Ten heart patients were on Capital and Coast District Health Board's (DHB) waiting list for cardiac surgery when there were three "preventable" deaths, Health Minister David Cunliffe said today.
Capital and Coast DHB had advised him 10 patients had been on its waiting list for cardiac surgery," he said.
"It has been alleged...that three deaths were preventable and I have asked the director-general of health to mount an urgent, independent investigation to ascertain the veracity of those claims."
Mr Cunliffe announced this inquiry at the beginning of this month but Opposition MPs took the oppoortunity of the return of Parliament to question the Government's record on waiting lists.
Act MP Heather Roy today asked if Mr Cunliffe stood by his government's promise that patients who met the treatment threshold of 50 points and had "certainty of treatment" would get their surgery within six months.
"... whose fault is it that Capital and Coast District Health Board has failed to honour this promise for 70 patients whose lives have been put at risk and indeed resulted in an least three needless deaths," Mrs Roy said.
She released papers she obtained under the Official Information Act that showed last October there were about 90 patients - who had been told they would get surgery - but had waited more than six months for their operations.

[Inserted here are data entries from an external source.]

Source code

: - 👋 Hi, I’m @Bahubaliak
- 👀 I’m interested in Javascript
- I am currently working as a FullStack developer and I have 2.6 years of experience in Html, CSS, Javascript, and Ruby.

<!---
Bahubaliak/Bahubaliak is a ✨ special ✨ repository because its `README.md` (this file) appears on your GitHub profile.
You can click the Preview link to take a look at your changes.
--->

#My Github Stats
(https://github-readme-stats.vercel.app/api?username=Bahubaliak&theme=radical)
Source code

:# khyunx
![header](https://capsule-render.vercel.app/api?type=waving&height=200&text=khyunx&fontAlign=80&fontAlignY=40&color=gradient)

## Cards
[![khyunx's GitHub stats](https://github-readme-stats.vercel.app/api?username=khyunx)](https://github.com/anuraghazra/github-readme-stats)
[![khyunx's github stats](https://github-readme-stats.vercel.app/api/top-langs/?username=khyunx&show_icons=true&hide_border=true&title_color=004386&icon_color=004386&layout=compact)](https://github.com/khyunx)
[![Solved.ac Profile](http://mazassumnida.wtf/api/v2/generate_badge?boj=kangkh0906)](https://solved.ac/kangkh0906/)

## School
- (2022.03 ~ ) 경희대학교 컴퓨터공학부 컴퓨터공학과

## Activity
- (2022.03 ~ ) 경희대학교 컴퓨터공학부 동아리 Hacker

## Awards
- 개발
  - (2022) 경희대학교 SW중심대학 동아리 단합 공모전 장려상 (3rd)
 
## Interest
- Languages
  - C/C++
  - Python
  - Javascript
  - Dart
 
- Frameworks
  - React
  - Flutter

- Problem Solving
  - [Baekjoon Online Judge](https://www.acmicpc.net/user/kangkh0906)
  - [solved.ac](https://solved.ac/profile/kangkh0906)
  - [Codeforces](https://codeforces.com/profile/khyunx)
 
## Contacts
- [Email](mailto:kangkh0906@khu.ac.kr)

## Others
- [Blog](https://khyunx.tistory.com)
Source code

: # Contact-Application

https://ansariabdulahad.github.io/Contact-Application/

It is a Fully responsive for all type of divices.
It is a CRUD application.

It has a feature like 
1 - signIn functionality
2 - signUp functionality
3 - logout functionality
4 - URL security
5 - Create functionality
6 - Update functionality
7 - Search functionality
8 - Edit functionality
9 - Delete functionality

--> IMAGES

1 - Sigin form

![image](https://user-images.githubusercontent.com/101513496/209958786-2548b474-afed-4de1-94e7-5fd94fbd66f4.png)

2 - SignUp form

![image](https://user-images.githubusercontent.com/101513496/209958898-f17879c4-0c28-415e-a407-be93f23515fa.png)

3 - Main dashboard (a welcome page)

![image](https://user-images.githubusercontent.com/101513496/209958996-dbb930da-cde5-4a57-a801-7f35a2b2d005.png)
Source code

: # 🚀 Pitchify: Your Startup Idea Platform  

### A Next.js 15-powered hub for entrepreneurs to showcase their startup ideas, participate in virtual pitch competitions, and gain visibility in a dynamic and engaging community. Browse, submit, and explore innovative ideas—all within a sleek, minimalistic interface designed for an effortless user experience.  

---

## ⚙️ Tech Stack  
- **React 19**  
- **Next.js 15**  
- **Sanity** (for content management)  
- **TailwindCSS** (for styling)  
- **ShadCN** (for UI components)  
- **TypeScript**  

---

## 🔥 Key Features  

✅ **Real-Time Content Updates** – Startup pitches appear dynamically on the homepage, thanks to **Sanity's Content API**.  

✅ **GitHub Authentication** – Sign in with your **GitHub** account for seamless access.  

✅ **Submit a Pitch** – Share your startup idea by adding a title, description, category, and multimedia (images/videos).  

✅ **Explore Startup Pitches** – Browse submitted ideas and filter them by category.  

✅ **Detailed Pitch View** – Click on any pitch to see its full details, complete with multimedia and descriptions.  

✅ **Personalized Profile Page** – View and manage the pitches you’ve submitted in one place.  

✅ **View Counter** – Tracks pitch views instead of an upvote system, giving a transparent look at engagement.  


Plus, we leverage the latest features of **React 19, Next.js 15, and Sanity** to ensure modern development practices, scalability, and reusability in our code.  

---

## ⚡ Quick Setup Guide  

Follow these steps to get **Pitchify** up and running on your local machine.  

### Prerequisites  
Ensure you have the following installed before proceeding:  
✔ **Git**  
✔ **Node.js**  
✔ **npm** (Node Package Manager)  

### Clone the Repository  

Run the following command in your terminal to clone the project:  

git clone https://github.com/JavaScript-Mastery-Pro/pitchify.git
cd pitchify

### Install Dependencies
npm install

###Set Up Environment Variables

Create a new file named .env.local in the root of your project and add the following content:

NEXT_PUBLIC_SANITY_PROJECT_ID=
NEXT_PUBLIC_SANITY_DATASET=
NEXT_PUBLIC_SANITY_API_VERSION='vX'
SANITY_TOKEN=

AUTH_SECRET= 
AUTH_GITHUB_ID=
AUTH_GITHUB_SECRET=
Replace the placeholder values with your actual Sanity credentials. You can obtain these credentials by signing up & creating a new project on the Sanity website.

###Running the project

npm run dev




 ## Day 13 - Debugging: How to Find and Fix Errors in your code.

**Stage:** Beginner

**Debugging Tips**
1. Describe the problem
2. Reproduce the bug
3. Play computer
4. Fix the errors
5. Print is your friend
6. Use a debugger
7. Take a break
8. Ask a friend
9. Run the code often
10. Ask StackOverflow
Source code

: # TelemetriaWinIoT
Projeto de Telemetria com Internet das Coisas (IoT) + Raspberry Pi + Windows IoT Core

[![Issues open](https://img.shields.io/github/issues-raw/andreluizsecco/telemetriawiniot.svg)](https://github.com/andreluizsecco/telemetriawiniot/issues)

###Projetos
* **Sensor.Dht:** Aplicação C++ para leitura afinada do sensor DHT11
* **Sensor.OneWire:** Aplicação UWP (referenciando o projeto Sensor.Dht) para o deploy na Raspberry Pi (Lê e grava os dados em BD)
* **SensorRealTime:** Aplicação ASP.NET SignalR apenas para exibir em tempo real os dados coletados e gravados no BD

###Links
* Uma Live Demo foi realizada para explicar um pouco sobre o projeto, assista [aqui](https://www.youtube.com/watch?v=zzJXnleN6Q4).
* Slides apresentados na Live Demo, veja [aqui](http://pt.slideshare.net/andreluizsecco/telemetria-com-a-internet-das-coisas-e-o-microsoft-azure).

Mr Cunliffe said the Wellington DHB was working on an urgent recovery plan to reduce the waiting list.
The DHB was conservatively projecting the waiting list would be reduced by 50 per cent by July this year and that it would reduce those waiting over six months to almost zero by the end of the year.
Mr Cunliffe said he shared concerns that at some DHBs, patients were waiting longer than six months for surgery.
National health spokesman Tony Ryall said the heart surgery waiting list at Wellington Hospital had "trebled"' since Labour came to office, while the amount of heart surgery there had "flatlined" in recent years.
He asked the minister to explain why in some weeks at Wellington Hospital, more cardiac operations were cancelled than were performed.
Mr Cunliffe said it was the responsibility of DHBs to manage individual clinical services.
The DHB was "not funding constrained" regarding its cardiac waiting list, he said.
"The Government has provided the funds. We are working with the CCDHB to remove the bottlenecks."
Mr Cunliffe said a replacement cardiothoracic surgeon was starting in just over a month's time.
The DHB had now increased the number of operations to about 60 a month.
Last year, the DHB was performing nine cardiothoracic elective procedures a week but was increasing this to about 16 per week.